▶ [Work task] Where a line in the listing below holds "Drivers", add it to the tally, and reply with that tally alone.

▶ [Task material]
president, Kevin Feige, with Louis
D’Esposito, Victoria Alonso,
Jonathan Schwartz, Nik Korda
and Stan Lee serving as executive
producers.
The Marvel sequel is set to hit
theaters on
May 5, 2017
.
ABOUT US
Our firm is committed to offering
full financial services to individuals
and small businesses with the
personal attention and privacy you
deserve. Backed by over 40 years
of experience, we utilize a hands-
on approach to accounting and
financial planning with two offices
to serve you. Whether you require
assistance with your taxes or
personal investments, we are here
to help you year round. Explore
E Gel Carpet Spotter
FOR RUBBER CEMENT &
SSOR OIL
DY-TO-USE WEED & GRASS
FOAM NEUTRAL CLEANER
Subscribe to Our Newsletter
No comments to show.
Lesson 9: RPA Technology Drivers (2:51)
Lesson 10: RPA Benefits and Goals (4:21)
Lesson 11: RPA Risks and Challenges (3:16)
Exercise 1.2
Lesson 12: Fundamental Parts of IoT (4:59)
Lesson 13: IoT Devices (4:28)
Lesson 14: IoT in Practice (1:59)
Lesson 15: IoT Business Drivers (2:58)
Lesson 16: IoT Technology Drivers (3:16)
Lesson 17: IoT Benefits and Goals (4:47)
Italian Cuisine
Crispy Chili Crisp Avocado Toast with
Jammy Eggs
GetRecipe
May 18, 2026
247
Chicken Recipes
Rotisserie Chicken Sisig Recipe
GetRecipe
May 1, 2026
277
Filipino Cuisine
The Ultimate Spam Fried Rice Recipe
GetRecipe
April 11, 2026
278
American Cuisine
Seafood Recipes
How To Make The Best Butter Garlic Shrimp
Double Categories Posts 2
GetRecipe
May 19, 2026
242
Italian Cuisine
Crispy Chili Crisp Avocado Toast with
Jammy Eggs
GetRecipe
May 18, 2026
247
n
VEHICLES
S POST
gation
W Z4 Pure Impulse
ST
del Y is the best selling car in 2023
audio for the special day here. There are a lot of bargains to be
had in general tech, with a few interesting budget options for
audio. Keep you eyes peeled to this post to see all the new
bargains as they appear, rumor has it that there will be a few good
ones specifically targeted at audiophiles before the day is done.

▶ [Answer to this exercise] 3